The Missing Bang
(I’ll have some more thoughts on the episode tomorrow, but for now I thought I’d focus on the ending.)
For me--like a certain cowboy President--I’m tempted to declare victory and go home. I called Meadow’s death last week and I stand by it. That’s how I see the last scene, with the ridiculously heightened tension as we cut again and again to Meadow mis-parking the car. The cinematography draws out the agony and zeroes in on her obviously bad timing (wasn’t it a kind of bad timing that led to her pregnancy, after all?). And then the final sequence—Meadow running into the restaurant, running too quickly, and Tony looks up at her and then—blank. Bad timing into the crossfire. Meadow knew too much--but not about the mob, of course, but how to get out. (“I see how the state can crush the individual,” Meadow says. “
There’s another plausible ending that I just read about that’s growing on me. Quite simply, Tony’s been shot in the head. Remember the last scene from last week? Tony has a brief flashback to being on the boat with Bobby, and Bobby says, “In the end, you never hear it coming.” If the Sopranos is about how Tony sees the world—and the therapy sessions are as close to first-person narration as you can get—then sudden silence and blackness is what follows being killed. The screen goes dark suddenly because so has Tony. This also would help explain the look of shock on Meadow’s face as she walks into the diner. In the end, Tony never heard it coming—and neither do we.

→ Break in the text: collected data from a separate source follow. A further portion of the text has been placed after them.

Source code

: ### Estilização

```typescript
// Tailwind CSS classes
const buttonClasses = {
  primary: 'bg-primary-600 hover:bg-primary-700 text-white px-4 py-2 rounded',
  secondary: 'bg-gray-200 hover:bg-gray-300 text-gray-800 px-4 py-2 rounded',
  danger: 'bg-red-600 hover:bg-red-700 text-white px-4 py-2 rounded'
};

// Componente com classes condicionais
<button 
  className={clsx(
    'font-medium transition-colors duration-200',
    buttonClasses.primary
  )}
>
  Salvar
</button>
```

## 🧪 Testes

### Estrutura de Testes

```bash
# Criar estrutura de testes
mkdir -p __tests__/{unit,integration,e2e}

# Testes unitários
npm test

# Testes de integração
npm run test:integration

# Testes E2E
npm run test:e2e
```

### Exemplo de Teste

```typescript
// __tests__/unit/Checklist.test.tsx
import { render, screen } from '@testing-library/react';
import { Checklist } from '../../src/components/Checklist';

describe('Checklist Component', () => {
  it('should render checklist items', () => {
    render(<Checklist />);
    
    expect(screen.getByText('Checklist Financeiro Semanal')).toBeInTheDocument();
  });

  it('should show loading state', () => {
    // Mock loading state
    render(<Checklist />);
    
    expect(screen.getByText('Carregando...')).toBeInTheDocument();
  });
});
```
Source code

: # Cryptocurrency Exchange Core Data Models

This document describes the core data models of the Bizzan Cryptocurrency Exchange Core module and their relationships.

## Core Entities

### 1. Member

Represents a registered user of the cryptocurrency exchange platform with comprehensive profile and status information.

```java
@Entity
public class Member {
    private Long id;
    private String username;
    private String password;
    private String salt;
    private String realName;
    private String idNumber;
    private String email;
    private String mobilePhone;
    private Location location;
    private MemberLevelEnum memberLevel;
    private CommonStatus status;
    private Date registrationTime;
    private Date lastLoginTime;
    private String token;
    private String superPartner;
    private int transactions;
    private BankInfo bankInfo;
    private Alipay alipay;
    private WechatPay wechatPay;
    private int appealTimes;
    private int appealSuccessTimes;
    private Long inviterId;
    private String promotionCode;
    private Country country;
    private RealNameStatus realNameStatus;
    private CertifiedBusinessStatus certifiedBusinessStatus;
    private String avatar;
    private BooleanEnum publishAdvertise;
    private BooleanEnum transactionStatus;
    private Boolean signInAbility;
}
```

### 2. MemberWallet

Now I like that. But that shit ain’t the truth. The truth is—as my original Sopranos-watching confederate explained it—is that there are no final five seconds. It’s a meta-ending. The point isn’t that something happened, but that something always can and will. That feeling of dread and uneasy expectation is what Tony has been left with—endless agita. Under fire from family and Family and Feds. But that’s where we’ve been headed all along. For 86 episodes, Chase has confronted us with ambiguity and anxiousness, daring us to sympathize with Tony or take his side. But the “right” reaction from the viewer has never been clear; there’s too much pathos in Tony’s saga to take sides. The moral complexity is the point of the show—declared to comic effect by Agent Harris who, when he finds out Phil Leotrado has been capped, pounds his desk and says, “Damn, we’re going to win this thing!”—a joke on the viewer as much as it is on the FBI. We’re supposed to be confused about whose side we’re on. The point of the last shot is to not relieve us of that ambiguity.